┏━━

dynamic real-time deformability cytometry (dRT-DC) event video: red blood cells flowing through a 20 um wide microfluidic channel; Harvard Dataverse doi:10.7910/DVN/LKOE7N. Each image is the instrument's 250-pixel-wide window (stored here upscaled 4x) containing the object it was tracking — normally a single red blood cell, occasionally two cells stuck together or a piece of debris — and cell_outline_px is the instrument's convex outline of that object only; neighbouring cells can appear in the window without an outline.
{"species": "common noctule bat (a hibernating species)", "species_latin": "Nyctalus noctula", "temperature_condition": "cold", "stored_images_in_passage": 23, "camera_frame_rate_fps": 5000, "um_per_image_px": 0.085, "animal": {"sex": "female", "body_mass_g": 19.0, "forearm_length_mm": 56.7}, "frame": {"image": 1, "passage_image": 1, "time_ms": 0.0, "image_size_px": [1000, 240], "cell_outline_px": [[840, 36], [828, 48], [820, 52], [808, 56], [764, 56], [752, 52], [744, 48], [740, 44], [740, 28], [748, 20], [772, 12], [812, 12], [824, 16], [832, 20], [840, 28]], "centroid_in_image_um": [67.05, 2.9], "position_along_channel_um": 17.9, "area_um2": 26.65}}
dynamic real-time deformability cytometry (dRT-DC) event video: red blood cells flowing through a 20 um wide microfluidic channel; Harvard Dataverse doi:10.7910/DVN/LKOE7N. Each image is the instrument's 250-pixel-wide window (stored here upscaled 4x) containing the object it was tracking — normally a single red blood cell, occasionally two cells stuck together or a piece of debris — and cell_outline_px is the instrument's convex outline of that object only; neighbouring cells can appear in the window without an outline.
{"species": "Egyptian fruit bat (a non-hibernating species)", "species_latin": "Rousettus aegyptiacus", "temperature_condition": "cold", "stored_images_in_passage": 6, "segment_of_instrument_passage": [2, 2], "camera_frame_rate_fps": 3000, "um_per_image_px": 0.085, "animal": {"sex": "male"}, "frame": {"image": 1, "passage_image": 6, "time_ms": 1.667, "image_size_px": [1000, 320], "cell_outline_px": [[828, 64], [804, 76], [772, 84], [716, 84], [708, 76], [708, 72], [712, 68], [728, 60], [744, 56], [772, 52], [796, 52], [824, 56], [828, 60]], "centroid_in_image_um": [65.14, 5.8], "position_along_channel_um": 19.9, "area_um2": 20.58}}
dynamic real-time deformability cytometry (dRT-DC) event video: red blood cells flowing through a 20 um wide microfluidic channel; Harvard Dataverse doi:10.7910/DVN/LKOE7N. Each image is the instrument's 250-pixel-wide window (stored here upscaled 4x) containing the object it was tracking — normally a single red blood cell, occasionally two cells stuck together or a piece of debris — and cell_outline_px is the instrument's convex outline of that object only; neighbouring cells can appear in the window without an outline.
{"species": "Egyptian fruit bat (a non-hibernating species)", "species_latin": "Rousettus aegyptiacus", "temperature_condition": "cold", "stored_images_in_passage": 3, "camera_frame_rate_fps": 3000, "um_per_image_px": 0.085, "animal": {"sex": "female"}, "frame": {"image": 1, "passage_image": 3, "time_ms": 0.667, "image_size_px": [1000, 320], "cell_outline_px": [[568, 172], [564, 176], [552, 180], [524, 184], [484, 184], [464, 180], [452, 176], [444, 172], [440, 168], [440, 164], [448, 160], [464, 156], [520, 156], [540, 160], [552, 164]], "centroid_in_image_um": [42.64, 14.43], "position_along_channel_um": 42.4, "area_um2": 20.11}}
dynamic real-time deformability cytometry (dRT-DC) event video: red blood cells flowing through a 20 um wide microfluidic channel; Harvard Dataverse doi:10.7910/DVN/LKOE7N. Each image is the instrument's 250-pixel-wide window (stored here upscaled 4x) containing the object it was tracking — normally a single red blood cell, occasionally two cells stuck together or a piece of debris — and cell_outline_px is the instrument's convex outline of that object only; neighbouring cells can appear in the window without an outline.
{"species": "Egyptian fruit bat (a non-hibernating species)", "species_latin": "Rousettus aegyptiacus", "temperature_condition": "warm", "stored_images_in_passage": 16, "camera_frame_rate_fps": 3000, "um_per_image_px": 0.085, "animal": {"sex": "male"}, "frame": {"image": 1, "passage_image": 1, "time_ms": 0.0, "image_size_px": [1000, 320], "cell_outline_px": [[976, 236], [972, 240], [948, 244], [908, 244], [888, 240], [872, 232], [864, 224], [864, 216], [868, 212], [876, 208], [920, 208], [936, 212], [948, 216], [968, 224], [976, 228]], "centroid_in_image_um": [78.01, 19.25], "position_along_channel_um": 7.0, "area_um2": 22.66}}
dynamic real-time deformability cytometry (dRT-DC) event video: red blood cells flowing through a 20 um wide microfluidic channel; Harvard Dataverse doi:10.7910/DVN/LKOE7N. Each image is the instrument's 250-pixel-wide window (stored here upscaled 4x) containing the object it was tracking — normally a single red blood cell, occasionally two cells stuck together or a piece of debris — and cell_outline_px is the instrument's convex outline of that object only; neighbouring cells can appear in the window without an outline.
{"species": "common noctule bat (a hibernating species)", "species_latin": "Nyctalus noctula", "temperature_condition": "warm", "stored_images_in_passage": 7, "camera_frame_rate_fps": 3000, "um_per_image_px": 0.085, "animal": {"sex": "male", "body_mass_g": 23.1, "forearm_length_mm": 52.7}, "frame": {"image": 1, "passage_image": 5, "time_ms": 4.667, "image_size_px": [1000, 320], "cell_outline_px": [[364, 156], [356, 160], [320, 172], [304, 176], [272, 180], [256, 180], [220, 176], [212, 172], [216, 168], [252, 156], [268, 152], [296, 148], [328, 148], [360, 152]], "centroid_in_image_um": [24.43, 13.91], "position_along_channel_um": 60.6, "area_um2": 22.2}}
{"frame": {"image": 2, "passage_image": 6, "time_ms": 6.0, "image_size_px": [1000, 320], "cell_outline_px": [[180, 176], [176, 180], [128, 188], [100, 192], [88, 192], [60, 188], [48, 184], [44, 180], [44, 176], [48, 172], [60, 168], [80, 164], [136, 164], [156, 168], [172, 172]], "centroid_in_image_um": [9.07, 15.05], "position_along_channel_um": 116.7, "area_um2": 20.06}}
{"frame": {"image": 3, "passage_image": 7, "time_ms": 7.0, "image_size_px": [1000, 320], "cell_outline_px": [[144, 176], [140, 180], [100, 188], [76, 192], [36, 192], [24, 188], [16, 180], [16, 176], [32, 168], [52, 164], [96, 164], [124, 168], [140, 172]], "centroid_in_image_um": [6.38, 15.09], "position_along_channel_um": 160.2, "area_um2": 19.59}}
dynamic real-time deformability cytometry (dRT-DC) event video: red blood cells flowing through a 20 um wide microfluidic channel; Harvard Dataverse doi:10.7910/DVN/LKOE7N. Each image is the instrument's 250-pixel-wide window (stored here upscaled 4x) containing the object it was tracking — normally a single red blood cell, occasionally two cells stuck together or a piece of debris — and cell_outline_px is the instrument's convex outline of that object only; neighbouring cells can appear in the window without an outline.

┗━━

#### [Requirement]
Reproduce the data in its entirety, matching each character.

#### [Exercise output]
dynamic real-time deformability cytometry (dRT-DC) event video: red blood cells flowing through a 20 um wide microfluidic channel; Harvard Dataverse doi:10.7910/DVN/LKOE7N. Each image is the instrument's 250-pixel-wide window (stored here upscaled 4x) containing the object it was tracking — normally a single red blood cell, occasionally two cells stuck together or a piece of debris — and cell_outline_px is the instrument's convex outline of that object only; neighbouring cells can appear in the window without an outline.
{"species": "common noctule bat (a hibernating species)", "species_latin": "Nyctalus noctula", "temperature_condition": "cold", "stored_images_in_passage": 23, "camera_frame_rate_fps": 5000, "um_per_image_px": 0.085, "animal": {"sex": "female", "body_mass_g": 19.0, "forearm_length_mm": 56.7}, "frame": {"image": 1, "passage_image": 1, "time_ms": 0.0, "image_size_px": [1000, 240], "cell_outline_px": [[840, 36], [828, 48], [820, 52], [808, 56], [764, 56], [752, 52], [744, 48], [740, 44], [740, 28], [748, 20], [772, 12], [812, 12], [824, 16], [832, 20], [840, 28]], "centroid_in_image_um": [67.05, 2.9], "position_along_channel_um": 17.9, "area_um2": 26.65}}
dynamic real-time deformability cytometry (dRT-DC) event video: red blood cells flowing through a 20 um wide microfluidic channel; Harvard Dataverse doi:10.7910/DVN/LKOE7N. Each image is the instrument's 250-pixel-wide window (stored here upscaled 4x) containing the object it was tracking — normally a single red blood cell, occasionally two cells stuck together or a piece of debris — and cell_outline_px is the instrument's convex outline of that object only; neighbouring cells can appear in the window without an outline.
{"species": "Egyptian fruit bat (a non-hibernating species)", "species_latin": "Rousettus aegyptiacus", "temperature_condition": "cold", "stored_images_in_passage": 6, "segment_of_instrument_passage": [2, 2], "camera_frame_rate_fps": 3000, "um_per_image_px": 0.085, "animal": {"sex": "male"}, "frame": {"image": 1, "passage_image": 6, "time_ms": 1.667, "image_size_px": [1000, 320], "cell_outline_px": [[828, 64], [804, 76], [772, 84], [716, 84], [708, 76], [708, 72], [712, 68], [728, 60], [744, 56], [772, 52], [796, 52], [824, 56], [828, 60]], "centroid_in_image_um": [65.14, 5.8], "position_along_channel_um": 19.9, "area_um2": 20.58}}
dynamic real-time deformability cytometry (dRT-DC) event video: red blood cells flowing through a 20 um wide microfluidic channel; Harvard Dataverse doi:10.7910/DVN/LKOE7N. Each image is the instrument's 250-pixel-wide window (stored here upscaled 4x) containing the object it was tracking — normally a single red blood cell, occasionally two cells stuck together or a piece of debris — and cell_outline_px is the instrument's convex outline of that object only; neighbouring cells can appear in the window without an outline.
{"species": "Egyptian fruit bat (a non-hibernating species)", "species_latin": "Rousettus aegyptiacus", "temperature_condition": "cold", "stored_images_in_passage": 3, "camera_frame_rate_fps": 3000, "um_per_image_px": 0.085, "animal": {"sex": "female"}, "frame": {"image": 1, "passage_image": 3, "time_ms": 0.667, "image_size_px": [1000, 320], "cell_outline_px": [[568, 172], [564, 176], [552, 180], [524, 184], [484, 184], [464, 180], [452, 176], [444, 172], [440, 168], [440, 164], [448, 160], [464, 156], [520, 156], [540, 160], [552, 164]], "centroid_in_image_um": [42.64, 14.43], "position_along_channel_um": 42.4, "area_um2": 20.11}}
dynamic real-time deformability cytometry (dRT-DC) event video: red blood cells flowing through a 20 um wide microfluidic channel; Harvard Dataverse doi:10.7910/DVN/LKOE7N. Each image is the instrument's 250-pixel-wide window (stored here upscaled 4x) containing the object it was tracking — normally a single red blood cell, occasionally two cells stuck together or a piece of debris — and cell_outline_px is the instrument's convex outline of that object only; neighbouring cells can appear in the window without an outline.
{"species": "Egyptian fruit bat (a non-hibernating species)", "species_latin": "Rousettus aegyptiacus", "temperature_condition": "warm", "stored_images_in_passage": 16, "camera_frame_rate_fps": 3000, "um_per_image_px": 0.085, "animal": {"sex": "male"}, "frame": {"image": 1, "passage_image": 1, "time_ms": 0.0, "image_size_px": [1000, 320], "cell_outline_px": [[976, 236], [972, 240], [948, 244], [908, 244], [888, 240], [872, 232], [864, 224], [864, 216], [868, 212], [876, 208], [920, 208], [936, 212], [948, 216], [968, 224], [976, 228]], "centroid_in_image_um": [78.01, 19.25], "position_along_channel_um": 7.0, "area_um2": 22.66}}
dynamic real-time deformability cytometry (dRT-DC) event video: red blood cells flowing through a 20 um wide microfluidic channel; Harvard Dataverse doi:10.7910/DVN/LKOE7N. Each image is the instrument's 250-pixel-wide window (stored here upscaled 4x) containing the object it was tracking — normally a single red blood cell, occasionally two cells stuck together or a piece of debris — and cell_outline_px is the instrument's convex outline of that object only; neighbouring cells can appear in the window without an outline.
{"species": "common noctule bat (a hibernating species)", "species_latin": "Nyctalus noctula", "temperature_condition": "warm", "stored_images_in_passage": 7, "camera_frame_rate_fps": 3000, "um_per_image_px": 0.085, "animal": {"sex": "male", "body_mass_g": 23.1, "forearm_length_mm": 52.7}, "frame": {"image": 1, "passage_image": 5, "time_ms": 4.667, "image_size_px": [1000, 320], "cell_outline_px": [[364, 156], [356, 160], [320, 172], [304, 176], [272, 180], [256, 180], [220, 176], [212, 172], [216, 168], [252, 156], [268, 152], [296, 148], [328, 148], [360, 152]], "centroid_in_image_um": [24.43, 13.91], "position_along_channel_um": 60.6, "area_um2": 22.2}}
{"frame": {"image": 2, "passage_image": 6, "time_ms": 6.0, "image_size_px": [1000, 320], "cell_outline_px": [[180, 176], [176, 180], [128, 188], [100, 192], [88, 192], [60, 188], [48, 184], [44, 180], [44, 176], [48, 172], [60, 168], [80, 164], [136, 164], [156, 168], [172, 172]], "centroid_in_image_um": [9.07, 15.05], "position_along_channel_um": 116.7, "area_um2": 20.06}}
{"frame": {"image": 3, "passage_image": 7, "time_ms": 7.0, "image_size_px": [1000, 320], "cell_outline_px": [[144, 176], [140, 180], [100, 188], [76, 192], [36, 192], [24, 188], [16, 180], [16, 176], [32, 168], [52, 164], [96, 164], [124, 168], [140, 172]], "centroid_in_image_um": [6.38, 15.09], "position_along_channel_um": 160.2, "area_um2": 19.59}}
dynamic real-time deformability cytometry (dRT-DC) event video: red blood cells flowing through a 20 um wide microfluidic channel; Harvard Dataverse doi:10.7910/DVN/LKOE7N. Each image is the instrument's 250-pixel-wide window (stored here upscaled 4x) containing the object it was tracking — normally a single red blood cell, occasionally two cells stuck together or a piece of debris — and cell_outline_px is the instrument's convex outline of that object only; neighbouring cells can appear in the window without an outline.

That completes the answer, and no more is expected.